● Your assignment
Could you reproduce, word for word, everything below from the line containing "M67,218L74,235L57,243L49,226Z" down to the line containing "M1,468L201,465", with both of those lines included and no others?

● Input for this task
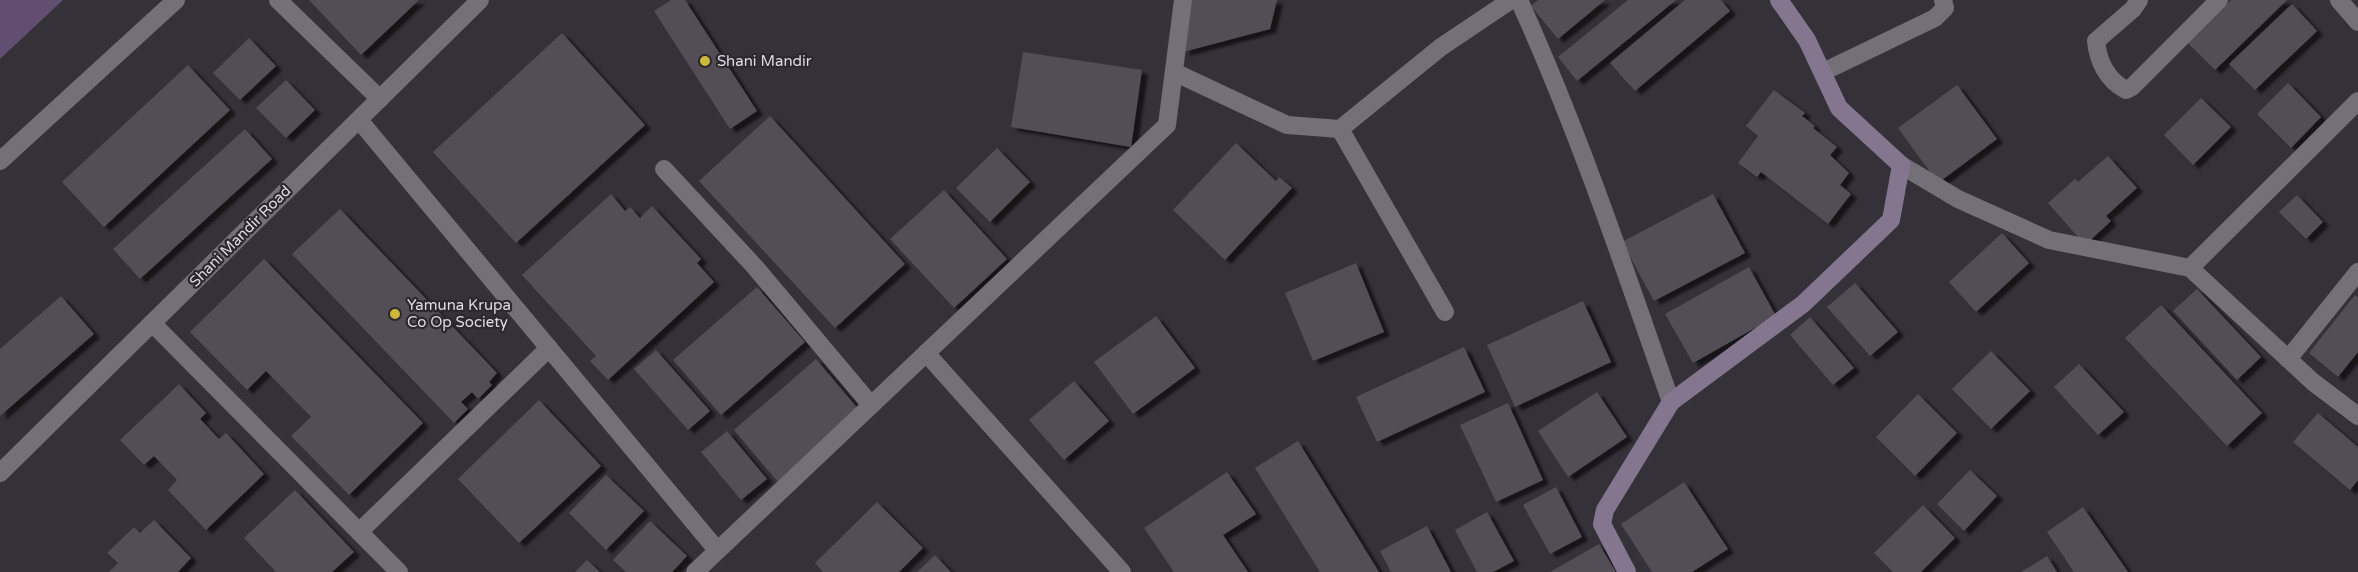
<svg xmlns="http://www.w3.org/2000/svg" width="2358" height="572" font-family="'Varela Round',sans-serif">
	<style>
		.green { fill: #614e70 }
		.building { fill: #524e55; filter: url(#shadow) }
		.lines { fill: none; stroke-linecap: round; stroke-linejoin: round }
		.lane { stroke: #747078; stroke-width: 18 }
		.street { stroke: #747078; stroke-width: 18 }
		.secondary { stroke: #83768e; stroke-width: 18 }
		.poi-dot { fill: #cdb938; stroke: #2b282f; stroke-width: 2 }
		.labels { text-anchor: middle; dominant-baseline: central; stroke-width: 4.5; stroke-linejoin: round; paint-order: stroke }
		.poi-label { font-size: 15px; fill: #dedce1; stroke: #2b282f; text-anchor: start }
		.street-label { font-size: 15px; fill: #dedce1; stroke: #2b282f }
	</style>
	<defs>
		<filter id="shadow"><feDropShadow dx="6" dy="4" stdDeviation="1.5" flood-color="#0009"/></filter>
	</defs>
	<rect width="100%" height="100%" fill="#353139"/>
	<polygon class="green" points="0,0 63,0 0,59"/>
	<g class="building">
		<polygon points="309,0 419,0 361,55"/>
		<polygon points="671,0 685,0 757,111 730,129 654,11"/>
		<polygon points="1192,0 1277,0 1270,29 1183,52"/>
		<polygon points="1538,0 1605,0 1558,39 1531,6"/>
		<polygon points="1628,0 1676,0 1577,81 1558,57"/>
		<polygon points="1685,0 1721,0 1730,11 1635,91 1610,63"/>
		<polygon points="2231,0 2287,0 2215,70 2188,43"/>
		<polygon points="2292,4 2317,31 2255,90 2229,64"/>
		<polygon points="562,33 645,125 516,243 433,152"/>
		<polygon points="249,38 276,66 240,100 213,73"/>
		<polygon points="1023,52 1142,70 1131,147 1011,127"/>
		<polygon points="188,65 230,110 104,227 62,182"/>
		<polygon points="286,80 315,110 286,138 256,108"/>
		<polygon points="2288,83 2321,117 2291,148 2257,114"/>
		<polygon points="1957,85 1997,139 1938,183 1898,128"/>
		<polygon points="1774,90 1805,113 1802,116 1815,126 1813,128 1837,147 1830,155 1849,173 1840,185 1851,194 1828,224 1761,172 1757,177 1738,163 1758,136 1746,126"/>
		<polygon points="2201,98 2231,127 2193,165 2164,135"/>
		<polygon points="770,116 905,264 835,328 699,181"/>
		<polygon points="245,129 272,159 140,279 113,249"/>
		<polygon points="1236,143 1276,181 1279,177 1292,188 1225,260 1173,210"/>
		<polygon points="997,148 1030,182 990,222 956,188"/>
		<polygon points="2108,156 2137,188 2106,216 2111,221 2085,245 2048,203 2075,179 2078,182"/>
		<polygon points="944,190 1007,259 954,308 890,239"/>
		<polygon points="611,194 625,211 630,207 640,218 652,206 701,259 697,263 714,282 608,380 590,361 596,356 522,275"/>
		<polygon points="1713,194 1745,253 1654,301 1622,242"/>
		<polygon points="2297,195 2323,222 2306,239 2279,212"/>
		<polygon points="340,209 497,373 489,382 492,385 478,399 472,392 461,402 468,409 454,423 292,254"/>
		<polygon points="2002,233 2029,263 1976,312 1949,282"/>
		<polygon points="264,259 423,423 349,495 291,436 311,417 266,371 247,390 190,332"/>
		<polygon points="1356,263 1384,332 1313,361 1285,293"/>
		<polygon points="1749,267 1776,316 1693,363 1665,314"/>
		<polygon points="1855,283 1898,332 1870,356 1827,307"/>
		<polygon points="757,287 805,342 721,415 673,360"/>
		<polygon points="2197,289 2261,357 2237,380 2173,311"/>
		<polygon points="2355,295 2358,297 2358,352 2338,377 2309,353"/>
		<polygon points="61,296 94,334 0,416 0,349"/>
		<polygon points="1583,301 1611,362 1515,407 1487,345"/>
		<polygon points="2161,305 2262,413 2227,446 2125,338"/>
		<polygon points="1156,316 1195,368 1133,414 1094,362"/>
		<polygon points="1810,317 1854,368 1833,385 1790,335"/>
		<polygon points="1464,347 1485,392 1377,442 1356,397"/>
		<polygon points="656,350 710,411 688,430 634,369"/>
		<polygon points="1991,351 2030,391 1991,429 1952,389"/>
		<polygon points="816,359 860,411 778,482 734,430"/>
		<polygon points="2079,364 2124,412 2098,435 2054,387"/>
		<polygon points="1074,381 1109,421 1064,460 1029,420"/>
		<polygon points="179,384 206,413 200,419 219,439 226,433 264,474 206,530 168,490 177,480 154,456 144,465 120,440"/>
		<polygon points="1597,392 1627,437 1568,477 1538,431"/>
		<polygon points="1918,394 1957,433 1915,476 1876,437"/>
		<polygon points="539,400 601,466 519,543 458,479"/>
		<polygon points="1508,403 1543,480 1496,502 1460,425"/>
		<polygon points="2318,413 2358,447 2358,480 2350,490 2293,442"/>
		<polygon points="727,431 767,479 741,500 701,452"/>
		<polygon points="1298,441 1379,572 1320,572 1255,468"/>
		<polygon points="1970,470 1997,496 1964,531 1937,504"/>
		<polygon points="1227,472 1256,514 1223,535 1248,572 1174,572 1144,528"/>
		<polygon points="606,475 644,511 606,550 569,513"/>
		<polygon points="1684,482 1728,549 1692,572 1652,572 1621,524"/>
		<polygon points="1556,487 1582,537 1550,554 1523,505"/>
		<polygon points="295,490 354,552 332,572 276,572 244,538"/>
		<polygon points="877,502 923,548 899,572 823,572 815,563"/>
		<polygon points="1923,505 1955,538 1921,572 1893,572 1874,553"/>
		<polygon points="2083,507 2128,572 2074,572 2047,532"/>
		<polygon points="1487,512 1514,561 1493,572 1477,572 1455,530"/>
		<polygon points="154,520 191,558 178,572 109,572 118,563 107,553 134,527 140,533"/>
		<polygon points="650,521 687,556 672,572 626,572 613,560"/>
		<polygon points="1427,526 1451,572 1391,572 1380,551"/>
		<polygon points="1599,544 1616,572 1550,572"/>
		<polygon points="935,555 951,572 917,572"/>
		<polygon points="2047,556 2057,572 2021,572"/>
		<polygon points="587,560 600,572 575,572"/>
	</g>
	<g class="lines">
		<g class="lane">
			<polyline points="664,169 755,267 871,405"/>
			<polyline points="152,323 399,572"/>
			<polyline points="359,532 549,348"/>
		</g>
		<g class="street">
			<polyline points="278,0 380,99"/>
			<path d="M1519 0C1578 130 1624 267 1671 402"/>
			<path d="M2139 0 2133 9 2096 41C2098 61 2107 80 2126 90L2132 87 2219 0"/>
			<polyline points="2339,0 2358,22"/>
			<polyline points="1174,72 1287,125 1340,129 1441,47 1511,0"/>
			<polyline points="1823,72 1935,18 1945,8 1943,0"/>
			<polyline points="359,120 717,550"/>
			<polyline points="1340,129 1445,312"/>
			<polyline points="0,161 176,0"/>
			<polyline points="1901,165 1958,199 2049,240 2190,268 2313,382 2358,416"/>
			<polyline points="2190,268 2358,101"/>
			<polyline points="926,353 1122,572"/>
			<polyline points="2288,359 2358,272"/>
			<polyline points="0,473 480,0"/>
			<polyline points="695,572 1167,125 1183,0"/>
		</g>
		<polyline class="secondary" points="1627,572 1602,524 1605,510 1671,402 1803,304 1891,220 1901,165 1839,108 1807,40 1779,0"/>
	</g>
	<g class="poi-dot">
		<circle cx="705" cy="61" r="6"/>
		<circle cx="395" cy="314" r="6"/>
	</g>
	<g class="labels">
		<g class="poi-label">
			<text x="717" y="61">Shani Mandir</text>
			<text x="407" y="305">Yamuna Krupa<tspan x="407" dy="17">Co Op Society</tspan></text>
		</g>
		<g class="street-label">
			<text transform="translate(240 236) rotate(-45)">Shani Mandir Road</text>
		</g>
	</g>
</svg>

* * *

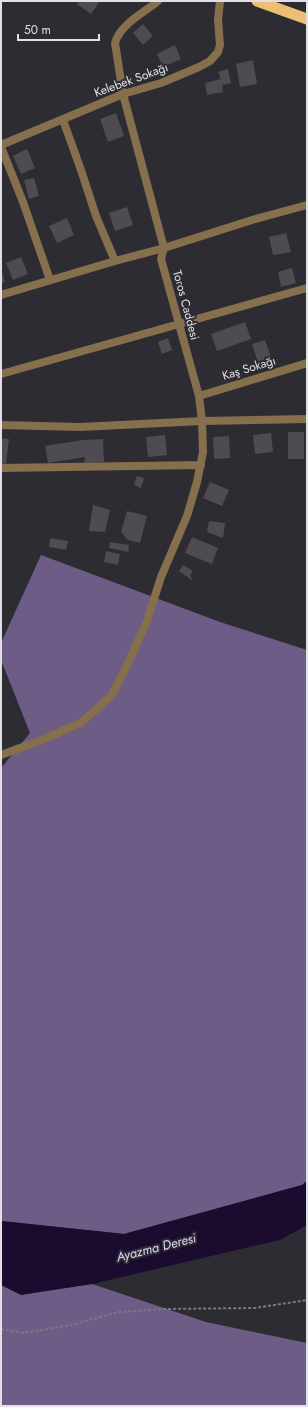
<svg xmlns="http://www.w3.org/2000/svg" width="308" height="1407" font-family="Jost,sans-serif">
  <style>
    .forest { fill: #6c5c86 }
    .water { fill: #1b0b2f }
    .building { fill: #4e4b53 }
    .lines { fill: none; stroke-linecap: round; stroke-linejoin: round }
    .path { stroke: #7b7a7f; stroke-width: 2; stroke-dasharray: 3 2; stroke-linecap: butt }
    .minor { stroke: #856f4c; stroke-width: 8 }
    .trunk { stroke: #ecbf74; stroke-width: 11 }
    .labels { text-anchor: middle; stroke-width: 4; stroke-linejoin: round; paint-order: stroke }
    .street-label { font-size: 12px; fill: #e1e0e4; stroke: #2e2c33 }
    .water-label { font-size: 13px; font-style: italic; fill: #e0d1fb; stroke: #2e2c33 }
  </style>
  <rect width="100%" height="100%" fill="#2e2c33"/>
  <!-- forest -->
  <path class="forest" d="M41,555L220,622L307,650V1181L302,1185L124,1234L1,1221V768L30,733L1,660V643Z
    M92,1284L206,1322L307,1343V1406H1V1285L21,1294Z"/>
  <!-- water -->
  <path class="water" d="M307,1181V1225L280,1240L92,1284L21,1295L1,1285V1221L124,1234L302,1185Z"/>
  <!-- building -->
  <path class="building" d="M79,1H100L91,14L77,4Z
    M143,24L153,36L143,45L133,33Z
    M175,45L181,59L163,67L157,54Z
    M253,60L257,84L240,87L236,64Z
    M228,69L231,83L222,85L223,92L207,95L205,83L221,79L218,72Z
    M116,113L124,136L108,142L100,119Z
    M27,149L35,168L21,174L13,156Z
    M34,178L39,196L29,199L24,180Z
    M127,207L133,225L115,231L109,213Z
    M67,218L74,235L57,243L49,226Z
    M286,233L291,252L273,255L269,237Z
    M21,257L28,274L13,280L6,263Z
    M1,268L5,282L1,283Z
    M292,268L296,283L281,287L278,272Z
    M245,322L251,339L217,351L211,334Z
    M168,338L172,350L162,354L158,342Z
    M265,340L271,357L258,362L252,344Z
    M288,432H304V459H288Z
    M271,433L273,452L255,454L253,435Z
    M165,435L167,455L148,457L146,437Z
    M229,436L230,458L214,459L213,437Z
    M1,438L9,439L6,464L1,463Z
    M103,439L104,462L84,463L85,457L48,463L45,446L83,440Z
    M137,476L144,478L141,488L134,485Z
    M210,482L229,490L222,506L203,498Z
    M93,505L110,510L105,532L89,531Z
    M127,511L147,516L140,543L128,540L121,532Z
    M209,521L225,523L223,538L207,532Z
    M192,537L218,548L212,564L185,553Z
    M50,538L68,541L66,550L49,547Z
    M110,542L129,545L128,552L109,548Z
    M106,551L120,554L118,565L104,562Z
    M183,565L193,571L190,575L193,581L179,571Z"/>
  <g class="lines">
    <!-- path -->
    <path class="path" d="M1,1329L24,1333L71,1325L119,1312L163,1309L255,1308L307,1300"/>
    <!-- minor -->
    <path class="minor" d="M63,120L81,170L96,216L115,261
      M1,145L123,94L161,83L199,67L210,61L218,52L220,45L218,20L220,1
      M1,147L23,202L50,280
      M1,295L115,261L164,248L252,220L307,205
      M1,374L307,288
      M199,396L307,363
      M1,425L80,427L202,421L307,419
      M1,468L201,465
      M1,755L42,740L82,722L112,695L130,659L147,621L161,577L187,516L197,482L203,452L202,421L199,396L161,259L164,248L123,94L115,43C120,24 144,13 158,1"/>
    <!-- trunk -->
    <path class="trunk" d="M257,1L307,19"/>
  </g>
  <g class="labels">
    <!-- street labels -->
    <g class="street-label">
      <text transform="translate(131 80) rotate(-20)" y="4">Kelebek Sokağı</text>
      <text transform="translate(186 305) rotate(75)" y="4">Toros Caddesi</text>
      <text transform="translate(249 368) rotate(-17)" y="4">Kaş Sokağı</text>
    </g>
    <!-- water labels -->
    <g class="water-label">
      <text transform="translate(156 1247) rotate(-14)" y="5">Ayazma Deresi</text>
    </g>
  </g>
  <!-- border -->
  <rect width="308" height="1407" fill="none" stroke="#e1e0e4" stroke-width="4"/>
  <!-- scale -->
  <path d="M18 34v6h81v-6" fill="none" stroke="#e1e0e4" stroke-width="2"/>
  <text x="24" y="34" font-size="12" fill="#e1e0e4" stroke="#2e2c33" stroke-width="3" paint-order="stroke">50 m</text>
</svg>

==

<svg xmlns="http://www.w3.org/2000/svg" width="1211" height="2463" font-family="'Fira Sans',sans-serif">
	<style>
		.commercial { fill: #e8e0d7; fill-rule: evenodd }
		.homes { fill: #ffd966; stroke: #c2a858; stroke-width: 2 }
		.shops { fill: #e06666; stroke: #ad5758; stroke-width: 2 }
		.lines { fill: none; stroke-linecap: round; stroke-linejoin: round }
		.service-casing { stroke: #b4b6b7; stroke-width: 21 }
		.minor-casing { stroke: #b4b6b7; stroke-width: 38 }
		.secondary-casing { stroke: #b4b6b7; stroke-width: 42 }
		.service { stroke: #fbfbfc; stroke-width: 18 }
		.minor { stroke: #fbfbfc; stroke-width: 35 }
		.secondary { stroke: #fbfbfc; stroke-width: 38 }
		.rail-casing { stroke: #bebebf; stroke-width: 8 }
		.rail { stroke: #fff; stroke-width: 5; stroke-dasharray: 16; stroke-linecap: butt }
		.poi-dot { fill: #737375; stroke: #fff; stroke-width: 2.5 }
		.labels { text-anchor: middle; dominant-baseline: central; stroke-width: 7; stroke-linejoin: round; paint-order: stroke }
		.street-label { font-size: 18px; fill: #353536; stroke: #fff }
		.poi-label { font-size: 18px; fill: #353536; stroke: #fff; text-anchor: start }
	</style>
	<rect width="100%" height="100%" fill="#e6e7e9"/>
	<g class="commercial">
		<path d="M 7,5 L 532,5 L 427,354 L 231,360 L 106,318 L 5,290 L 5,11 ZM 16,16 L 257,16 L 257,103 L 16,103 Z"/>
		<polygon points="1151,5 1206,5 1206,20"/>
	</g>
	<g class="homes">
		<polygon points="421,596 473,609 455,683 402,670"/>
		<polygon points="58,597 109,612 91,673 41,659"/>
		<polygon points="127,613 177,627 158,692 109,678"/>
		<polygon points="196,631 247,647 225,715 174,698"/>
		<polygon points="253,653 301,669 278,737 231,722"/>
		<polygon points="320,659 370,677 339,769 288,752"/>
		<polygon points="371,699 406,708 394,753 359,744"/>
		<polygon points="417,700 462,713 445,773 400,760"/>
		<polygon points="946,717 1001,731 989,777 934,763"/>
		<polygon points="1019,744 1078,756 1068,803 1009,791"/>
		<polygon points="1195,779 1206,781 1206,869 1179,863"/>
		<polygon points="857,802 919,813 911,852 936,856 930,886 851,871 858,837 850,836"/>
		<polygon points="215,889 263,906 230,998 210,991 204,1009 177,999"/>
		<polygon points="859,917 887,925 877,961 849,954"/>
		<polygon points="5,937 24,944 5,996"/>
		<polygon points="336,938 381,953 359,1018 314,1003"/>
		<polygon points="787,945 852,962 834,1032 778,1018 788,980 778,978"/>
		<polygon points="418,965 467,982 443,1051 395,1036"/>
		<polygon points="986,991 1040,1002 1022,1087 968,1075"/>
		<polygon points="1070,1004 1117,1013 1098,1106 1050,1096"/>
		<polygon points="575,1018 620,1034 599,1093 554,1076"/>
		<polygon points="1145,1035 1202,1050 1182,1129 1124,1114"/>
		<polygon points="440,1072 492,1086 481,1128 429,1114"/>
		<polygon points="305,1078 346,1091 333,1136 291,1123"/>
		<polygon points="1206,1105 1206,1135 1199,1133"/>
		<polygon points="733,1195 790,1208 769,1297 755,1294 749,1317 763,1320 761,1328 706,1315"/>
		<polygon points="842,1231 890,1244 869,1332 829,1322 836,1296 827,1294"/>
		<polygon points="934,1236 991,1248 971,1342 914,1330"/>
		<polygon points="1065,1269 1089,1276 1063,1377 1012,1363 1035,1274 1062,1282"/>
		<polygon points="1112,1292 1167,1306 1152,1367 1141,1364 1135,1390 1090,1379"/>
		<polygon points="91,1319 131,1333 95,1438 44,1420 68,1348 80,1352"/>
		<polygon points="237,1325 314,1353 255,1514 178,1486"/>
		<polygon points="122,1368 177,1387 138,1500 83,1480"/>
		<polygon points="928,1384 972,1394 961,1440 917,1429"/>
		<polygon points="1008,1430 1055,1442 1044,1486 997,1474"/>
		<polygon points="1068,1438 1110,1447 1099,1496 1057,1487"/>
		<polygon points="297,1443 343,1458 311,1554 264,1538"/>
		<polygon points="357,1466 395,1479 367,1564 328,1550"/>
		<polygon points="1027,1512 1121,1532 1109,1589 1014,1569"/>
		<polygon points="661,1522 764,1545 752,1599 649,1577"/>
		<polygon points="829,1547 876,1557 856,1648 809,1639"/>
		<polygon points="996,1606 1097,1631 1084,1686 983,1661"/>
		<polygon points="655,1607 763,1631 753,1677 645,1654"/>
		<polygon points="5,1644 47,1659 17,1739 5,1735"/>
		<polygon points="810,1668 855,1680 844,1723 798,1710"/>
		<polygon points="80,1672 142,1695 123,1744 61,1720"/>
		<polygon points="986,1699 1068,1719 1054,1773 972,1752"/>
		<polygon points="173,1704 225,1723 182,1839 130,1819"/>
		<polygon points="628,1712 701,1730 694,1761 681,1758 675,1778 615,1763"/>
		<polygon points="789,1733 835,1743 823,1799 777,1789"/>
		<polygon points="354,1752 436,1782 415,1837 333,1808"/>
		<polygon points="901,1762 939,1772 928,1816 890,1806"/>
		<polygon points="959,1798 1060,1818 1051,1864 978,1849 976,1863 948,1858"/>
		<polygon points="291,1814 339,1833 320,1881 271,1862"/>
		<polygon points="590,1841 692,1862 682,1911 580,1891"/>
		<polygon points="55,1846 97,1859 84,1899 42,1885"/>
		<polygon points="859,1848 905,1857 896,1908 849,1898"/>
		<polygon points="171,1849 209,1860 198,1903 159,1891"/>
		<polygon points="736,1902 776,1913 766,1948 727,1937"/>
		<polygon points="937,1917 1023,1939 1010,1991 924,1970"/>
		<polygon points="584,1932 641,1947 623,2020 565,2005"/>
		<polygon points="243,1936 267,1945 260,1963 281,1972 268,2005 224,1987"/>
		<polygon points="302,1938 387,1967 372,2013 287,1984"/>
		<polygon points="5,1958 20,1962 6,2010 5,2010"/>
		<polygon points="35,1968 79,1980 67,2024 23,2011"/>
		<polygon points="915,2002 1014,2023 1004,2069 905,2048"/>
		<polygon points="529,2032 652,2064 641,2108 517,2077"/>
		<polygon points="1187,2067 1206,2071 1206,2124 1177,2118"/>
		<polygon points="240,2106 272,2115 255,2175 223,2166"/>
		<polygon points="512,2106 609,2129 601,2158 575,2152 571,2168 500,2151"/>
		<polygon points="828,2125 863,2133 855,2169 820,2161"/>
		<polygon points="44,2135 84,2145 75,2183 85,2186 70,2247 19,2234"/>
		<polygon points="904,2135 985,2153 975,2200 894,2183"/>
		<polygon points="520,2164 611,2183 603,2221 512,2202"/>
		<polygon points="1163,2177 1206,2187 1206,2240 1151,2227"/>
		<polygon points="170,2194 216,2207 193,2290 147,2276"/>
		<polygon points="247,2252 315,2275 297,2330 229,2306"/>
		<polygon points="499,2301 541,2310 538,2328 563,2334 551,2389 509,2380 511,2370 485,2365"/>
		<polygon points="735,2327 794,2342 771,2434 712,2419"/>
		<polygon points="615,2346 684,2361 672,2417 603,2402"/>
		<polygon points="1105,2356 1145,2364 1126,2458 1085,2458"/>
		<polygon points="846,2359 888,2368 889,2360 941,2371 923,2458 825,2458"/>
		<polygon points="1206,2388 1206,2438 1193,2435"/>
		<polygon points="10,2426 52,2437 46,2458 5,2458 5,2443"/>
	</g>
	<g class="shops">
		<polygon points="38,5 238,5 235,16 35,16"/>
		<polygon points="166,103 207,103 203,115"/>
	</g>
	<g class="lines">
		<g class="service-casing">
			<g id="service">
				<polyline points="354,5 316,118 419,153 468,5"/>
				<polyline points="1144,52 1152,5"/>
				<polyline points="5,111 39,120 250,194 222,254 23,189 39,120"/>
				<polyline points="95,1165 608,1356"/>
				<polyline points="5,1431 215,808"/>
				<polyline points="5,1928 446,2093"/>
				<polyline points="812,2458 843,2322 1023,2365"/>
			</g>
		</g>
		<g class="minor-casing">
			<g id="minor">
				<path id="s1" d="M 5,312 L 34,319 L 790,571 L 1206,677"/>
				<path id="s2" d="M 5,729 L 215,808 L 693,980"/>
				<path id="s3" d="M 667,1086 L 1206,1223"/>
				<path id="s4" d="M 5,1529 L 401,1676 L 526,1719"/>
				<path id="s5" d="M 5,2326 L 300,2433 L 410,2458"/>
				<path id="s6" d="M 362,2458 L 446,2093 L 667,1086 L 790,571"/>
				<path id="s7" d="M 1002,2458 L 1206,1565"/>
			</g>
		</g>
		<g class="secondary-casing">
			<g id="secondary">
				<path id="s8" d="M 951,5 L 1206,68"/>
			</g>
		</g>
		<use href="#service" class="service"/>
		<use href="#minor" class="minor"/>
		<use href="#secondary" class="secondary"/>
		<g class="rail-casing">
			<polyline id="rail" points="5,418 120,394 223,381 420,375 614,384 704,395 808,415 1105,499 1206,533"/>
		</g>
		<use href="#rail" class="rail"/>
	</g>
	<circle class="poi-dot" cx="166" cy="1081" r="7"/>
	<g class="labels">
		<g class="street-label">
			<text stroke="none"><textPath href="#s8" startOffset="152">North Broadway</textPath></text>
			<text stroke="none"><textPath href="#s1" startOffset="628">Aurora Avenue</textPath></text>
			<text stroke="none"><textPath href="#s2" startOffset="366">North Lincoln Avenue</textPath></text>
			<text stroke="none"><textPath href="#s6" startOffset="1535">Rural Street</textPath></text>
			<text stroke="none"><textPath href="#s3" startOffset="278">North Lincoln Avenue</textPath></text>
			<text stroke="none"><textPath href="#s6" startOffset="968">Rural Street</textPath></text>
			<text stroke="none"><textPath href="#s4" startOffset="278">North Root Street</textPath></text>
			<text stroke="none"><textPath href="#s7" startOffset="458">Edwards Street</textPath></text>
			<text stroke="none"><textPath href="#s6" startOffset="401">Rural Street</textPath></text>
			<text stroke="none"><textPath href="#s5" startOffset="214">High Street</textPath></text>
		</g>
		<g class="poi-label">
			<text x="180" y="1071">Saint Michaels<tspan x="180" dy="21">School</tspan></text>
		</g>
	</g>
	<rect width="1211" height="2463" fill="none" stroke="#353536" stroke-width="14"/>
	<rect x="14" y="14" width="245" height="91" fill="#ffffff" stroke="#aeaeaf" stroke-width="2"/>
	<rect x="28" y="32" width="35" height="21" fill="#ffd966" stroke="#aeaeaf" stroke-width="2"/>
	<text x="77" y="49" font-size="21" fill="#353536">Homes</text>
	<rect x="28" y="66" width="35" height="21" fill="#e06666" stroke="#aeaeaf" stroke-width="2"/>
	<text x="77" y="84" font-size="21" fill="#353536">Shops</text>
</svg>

● Expected output
    M67,218L74,235L57,243L49,226Z
    M286,233L291,252L273,255L269,237Z
    M21,257L28,274L13,280L6,263Z
    M1,268L5,282L1,283Z
    M292,268L296,283L281,287L278,272Z
    M245,322L251,339L217,351L211,334Z
    M168,338L172,350L162,354L158,342Z
    M265,340L271,357L258,362L252,344Z
    M288,432H304V459H288Z
    M271,433L273,452L255,454L253,435Z
    M165,435L167,455L148,457L146,437Z
    M229,436L230,458L214,459L213,437Z
    M1,438L9,439L6,464L1,463Z
    M103,439L104,462L84,463L85,457L48,463L45,446L83,440Z
    M137,476L144,478L141,488L134,485Z
    M210,482L229,490L222,506L203,498Z
    M93,505L110,510L105,532L89,531Z
    M127,511L147,516L140,543L128,540L121,532Z
    M209,521L225,523L223,538L207,532Z
    M192,537L218,548L212,564L185,553Z
    M50,538L68,541L66,550L49,547Z
    M110,542L129,545L128,552L109,548Z
    M106,551L120,554L118,565L104,562Z
    M183,565L193,571L190,575L193,581L179,571Z"/>
  <g class="lines">
    <!-- path -->
    <path class="path" d="M1,1329L24,1333L71,1325L119,1312L163,1309L255,1308L307,1300"/>
    <!-- minor -->
    <path class="minor" d="M63,120L81,170L96,216L115,261
      M1,145L123,94L161,83L199,67L210,61L218,52L220,45L218,20L220,1
      M1,147L23,202L50,280
      M1,295L115,261L164,248L252,220L307,205
      M1,374L307,288
      M199,396L307,363
      M1,425L80,427L202,421L307,419
      M1,468L201,465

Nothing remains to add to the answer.